Residential treatment center in Syracuse, Utah, United States

Elevations RTC is a residential treatment center in Syracuse, Utah, for teens ages 13–18. The facility was formerly known as Island View Residential Treatment Center until 2014, when it was acquired by Syracuse RTC, LLC, which does business as Elevations RTC. The Elevations campus is shared with Seven Stars and ViewPoint Center.

== History ==

=== Syracuse campus ===

The Syracuse campus opened in 1994 as the Island View Residential Treatment Center. Its founders were W. Dean Belnap, MD, Lorin Broadbent, DSW, Jared Balmer, PhD, and W. Kimball DeLaMare, LCSW. They had been associated previously with other similar treatment programs.

In 2004, Aspen Education Group acquired Island View. CRC Health Group, a company owned by Bain Capital, purchased Aspen Education for $300 million in 2006. Aspen and CRC Health Group owned and operated the Syracuse campus until 2014.
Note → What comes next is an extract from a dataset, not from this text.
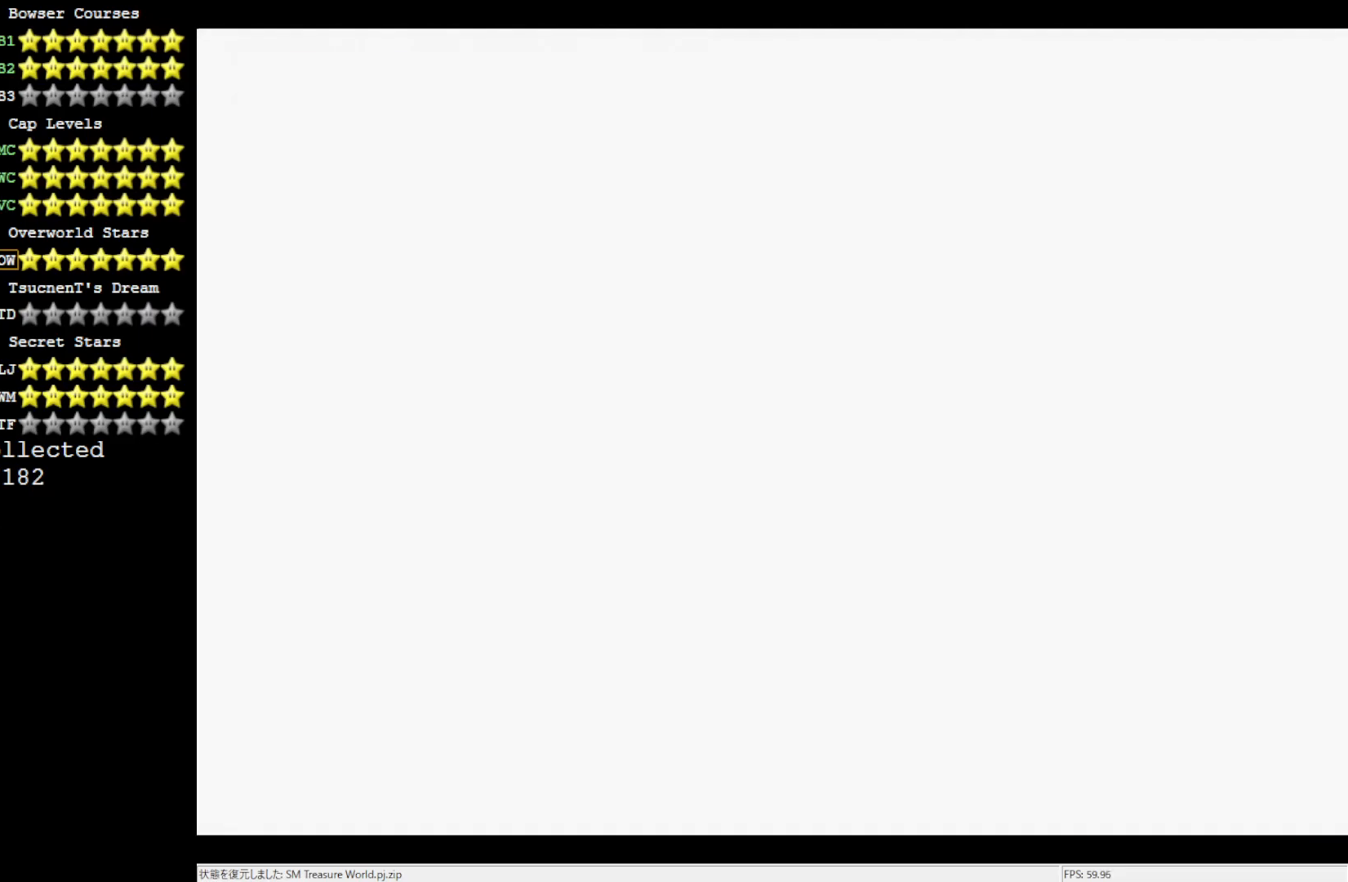
{"buttons": [], "left_stick": "center", "events": []}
=== Rebranding and acquisition===

In April 2014, Syracuse RTC, LLC acquired Island View and changed the name to Elevations RTC and absorbed most of its employees.

Elevations describes itself as a "residential treatment center that works with students of all genders". The facility today caters to a large population of transgender and gender non-conforming teens, partially caused by the lack of other treatment centers that accept transgender students in their programs. Island View and Elevations have been accused of acting as de facto conversion therapy centers.

Elevations belongs to the National Association for Therapeutic Schools and Programs (NATSAP), a membership program and trade organization.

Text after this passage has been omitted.